As mentioned, the game doesn’t include the more intricate workings found in other brawlers, including some of Platinum’s own, but these were consciously implemented design choices meant to balance the game’s main draw: multiplayer. While Anarchy Reigns offers two different storylines to play through in its single player campaign, they’re over far too quickly. To make up for this, the game is seemingly built around its competitive experience. Featuring up to eight-on-eight battles, the blistering versus component feels holistically satisfying. Ranked, player and private matches, downloadable content and leaderboards only make matters all the more enticing.
The scuffles are great in the same way that the frantic battles of Smash Bros are; at times, coordinated attacks or well-conceived strategies feel especially fulfilling, when they go according to plan. Of course, things can break down in mid-match, causing players to change their tactics on-the-fly. The problem here is the hard-to-predict nature of fast-paced battling, which can sometimes spiral into a mess of chaos and the mashing of buttons. This robs matches of any kind of intelligent strategies, but this problem is that of the genre’s rather than Anarchy‘s.
Fortunately though, with the limited attack options, the game’s multiplayer actually feels approachable (a problem with too many games of this kind) and as a result extremely rewarding. Here, someone who doesn’t practice nearly as much as the kid who has ten hours a day to play still stands a chance at winning, or at least holding their own enough to have an enjoyable experience. What’s tragic is the lack of local multiplayer, which is sure to upset that dying breed of gamer. This sort of game, however, is the ideal one for such a feature. Not including it feels impractical.
In terms of presentation, Anarchy Reigns is well put together. The game’s soundtrack is an audio buffet of all sorts of awesomeness. Hip hop inspired tracks play between missions in the open-world where you beat up random baddies to increase an overall score value used to unlock the next story or free mission. Opposite of that are the heart-pounding, rock symphonies that crush eardrums during the boss duels. While on the topic of sound, Anarchy Reigns’ voice-over work is seriously some of the best in recent memory. Each character is extremely well-casted, combining believable accents and language nuances to form gripping cutscenes and delectable talking segments. Although the graphics aren’t dazzling, the art direction and overall localization are spot-on, and is quite frankly Platinum’s best to date.

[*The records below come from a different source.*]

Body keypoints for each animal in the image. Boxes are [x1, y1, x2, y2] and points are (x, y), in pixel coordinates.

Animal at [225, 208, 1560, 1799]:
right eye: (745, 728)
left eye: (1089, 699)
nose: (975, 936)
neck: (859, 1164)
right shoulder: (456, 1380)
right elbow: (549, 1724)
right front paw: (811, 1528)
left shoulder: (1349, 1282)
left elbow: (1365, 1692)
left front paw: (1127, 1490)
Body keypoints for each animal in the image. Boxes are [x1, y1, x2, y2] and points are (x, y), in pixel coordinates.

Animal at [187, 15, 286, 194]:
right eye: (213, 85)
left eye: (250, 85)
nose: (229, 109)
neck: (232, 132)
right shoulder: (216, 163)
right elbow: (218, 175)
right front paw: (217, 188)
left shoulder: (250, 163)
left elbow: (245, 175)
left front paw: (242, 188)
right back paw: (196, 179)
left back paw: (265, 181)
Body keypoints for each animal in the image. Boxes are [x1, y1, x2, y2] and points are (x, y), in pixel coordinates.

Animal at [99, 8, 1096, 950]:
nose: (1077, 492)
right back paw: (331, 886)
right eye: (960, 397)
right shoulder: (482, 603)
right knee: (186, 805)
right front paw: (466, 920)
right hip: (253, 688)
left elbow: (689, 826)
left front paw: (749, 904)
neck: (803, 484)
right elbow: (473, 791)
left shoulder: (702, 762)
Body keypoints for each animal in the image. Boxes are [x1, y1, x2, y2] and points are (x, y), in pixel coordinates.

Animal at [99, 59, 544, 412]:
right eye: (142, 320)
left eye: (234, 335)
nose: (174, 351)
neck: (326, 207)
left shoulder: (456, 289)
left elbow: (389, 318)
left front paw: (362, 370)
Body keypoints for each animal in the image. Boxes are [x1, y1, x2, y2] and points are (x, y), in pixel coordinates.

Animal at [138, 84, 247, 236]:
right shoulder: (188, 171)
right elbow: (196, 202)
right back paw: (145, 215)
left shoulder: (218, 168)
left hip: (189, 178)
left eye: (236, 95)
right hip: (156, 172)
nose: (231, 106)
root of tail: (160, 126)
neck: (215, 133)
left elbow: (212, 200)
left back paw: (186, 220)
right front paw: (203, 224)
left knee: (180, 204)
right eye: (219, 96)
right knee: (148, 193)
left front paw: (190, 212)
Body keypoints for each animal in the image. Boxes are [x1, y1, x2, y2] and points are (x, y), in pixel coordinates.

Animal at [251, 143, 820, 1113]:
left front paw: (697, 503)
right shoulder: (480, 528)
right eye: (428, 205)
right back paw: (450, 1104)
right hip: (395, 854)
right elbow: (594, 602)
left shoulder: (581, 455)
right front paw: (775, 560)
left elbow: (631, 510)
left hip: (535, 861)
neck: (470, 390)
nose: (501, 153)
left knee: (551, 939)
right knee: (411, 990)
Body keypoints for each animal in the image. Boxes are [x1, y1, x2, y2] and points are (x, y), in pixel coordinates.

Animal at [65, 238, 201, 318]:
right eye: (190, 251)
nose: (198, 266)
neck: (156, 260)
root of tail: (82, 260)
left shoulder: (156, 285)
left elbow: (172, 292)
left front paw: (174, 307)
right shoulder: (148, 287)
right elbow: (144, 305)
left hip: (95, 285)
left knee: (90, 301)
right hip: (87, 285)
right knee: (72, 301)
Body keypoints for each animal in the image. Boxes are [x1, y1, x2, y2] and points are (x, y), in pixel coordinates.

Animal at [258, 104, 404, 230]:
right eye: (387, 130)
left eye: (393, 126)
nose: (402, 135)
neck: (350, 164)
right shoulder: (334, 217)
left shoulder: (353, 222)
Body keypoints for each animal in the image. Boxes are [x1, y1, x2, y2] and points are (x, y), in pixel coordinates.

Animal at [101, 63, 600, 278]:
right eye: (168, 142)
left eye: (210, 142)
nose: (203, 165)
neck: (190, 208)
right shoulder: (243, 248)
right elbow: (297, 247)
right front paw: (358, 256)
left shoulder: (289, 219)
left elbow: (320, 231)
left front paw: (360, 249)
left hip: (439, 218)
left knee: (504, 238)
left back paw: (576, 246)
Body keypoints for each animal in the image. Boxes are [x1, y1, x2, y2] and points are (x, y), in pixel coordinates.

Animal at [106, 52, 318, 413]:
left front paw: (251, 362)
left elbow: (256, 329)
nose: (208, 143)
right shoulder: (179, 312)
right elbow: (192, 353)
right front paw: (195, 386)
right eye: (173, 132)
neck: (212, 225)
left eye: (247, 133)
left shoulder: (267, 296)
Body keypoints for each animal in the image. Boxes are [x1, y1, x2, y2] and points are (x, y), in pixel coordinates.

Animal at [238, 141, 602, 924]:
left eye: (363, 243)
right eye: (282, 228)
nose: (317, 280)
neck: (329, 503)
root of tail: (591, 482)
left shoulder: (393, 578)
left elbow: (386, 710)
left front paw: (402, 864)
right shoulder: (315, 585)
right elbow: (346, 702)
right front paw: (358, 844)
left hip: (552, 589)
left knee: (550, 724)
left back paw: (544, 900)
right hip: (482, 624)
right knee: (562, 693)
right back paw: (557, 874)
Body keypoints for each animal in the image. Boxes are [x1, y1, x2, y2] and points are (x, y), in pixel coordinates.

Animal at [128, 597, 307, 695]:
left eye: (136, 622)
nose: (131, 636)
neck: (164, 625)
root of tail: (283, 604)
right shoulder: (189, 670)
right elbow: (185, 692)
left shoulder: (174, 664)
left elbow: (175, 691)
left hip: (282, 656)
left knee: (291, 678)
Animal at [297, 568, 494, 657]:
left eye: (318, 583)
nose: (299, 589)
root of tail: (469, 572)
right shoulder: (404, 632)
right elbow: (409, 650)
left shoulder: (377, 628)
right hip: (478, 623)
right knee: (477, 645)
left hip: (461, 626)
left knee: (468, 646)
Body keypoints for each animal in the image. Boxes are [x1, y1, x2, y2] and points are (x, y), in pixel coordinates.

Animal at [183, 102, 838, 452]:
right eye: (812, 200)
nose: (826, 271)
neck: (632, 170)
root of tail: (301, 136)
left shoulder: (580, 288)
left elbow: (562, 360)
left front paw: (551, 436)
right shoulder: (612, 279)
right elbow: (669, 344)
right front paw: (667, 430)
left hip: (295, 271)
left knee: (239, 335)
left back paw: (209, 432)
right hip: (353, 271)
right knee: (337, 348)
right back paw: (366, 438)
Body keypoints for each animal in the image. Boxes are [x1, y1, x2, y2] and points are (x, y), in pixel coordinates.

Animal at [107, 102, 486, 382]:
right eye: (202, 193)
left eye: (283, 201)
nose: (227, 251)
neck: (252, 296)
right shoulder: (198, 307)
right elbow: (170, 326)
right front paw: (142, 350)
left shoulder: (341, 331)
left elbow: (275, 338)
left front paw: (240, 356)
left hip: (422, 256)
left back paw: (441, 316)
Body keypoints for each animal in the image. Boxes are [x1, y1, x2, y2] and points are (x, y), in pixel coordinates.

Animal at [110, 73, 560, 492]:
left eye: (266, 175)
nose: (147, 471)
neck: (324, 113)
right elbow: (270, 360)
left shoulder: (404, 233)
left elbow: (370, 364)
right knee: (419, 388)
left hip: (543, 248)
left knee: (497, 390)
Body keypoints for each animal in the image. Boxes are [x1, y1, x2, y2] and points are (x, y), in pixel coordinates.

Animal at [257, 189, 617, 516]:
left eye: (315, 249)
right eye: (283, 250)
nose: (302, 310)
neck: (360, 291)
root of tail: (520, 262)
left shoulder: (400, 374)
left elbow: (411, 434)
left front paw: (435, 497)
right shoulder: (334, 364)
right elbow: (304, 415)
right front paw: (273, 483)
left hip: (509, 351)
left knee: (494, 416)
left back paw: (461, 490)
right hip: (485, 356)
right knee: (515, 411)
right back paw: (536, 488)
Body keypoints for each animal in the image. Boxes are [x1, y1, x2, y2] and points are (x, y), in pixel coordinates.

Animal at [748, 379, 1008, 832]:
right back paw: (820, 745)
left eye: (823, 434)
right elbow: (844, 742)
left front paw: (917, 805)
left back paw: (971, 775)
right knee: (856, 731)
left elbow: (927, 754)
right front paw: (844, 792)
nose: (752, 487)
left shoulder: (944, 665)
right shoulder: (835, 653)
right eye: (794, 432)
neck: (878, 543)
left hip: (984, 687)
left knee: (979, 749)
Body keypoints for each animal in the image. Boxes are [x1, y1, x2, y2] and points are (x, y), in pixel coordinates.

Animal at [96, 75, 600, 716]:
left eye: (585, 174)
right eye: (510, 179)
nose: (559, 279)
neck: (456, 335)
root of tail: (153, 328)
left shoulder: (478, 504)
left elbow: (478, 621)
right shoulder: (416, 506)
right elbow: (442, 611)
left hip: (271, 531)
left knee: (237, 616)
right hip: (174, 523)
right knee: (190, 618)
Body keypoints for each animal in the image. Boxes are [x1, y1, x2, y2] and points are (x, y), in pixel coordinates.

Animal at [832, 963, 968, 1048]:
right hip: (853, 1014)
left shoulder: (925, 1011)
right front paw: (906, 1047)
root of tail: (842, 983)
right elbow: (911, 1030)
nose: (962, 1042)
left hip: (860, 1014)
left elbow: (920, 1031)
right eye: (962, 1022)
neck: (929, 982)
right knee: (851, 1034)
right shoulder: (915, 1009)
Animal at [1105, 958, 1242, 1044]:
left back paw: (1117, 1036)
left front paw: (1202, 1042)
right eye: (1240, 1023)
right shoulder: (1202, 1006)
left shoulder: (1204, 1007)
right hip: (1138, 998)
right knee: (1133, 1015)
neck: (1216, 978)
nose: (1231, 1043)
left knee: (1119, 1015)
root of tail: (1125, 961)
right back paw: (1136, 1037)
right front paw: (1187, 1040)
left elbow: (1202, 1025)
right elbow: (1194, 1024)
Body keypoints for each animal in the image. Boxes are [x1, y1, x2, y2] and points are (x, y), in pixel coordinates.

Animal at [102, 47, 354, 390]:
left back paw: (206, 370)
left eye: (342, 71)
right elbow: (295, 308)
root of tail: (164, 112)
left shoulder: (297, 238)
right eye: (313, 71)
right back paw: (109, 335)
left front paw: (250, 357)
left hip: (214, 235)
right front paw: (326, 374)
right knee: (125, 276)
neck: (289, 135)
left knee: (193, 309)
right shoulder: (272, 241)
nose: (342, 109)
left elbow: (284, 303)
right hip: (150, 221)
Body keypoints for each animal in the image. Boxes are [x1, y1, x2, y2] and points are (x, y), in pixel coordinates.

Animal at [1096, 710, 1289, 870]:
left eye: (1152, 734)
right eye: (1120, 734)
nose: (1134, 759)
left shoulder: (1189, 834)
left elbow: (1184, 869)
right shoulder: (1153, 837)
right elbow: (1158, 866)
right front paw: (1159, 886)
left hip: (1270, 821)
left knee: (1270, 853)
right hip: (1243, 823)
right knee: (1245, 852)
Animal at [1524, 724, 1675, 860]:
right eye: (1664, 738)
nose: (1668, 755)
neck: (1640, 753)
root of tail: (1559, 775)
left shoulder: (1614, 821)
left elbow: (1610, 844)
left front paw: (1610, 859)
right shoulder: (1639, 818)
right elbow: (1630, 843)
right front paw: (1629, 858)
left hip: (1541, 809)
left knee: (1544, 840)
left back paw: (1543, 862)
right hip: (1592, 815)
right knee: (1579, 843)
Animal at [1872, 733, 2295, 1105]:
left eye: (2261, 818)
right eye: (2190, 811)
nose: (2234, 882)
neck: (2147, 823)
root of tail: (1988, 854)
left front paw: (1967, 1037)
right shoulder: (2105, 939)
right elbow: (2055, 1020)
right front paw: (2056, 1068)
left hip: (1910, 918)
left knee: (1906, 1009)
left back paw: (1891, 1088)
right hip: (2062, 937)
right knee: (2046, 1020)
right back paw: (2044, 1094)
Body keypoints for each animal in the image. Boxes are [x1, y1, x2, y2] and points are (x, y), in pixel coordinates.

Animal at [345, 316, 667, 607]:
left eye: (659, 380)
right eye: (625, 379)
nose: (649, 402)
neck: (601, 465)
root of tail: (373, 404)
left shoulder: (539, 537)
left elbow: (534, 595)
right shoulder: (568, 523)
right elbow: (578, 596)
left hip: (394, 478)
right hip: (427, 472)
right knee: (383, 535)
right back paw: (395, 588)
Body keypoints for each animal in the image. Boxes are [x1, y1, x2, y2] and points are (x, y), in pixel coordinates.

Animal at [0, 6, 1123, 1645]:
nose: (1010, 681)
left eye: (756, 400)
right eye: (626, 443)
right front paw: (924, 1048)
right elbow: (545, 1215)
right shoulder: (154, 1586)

The truth is, despite lacking a certain level of polish one might expect from Platinum Games, Anarchy Reigns is a brilliant title in both its concept and execution. The combat is as engaging and exhilarating as anything else on the market, and possibly even more so thanks to its unique take on a by-the-numbers genre. This is especially true when discussing the fully-featured multiplayer mode. Sure, the battling mechanics may forgo the depth found in other titles, and the camera can be a real bastard, but the game makes up for that in a variety of other, more important ways. It’s fast, frenetic fun that is meant to be enjoyed through the chaos of powerful attacks, short-burst combos and grab-throws reminiscent of moves found only in pro wrestling. Everything is over-the-top, and ultimately, the game is better because of it. In short, Anarchy Reigns is a true gem; a holistically robust experience that is lovingly crafted, expertly balanced and capable of providing hours upon hours of brawling excellence. It may not be Platinum Games’ most technically sophisticated piece of work, but it’s damn good all the same. For $30, it’s a total steal, and a great way to kick off 2013.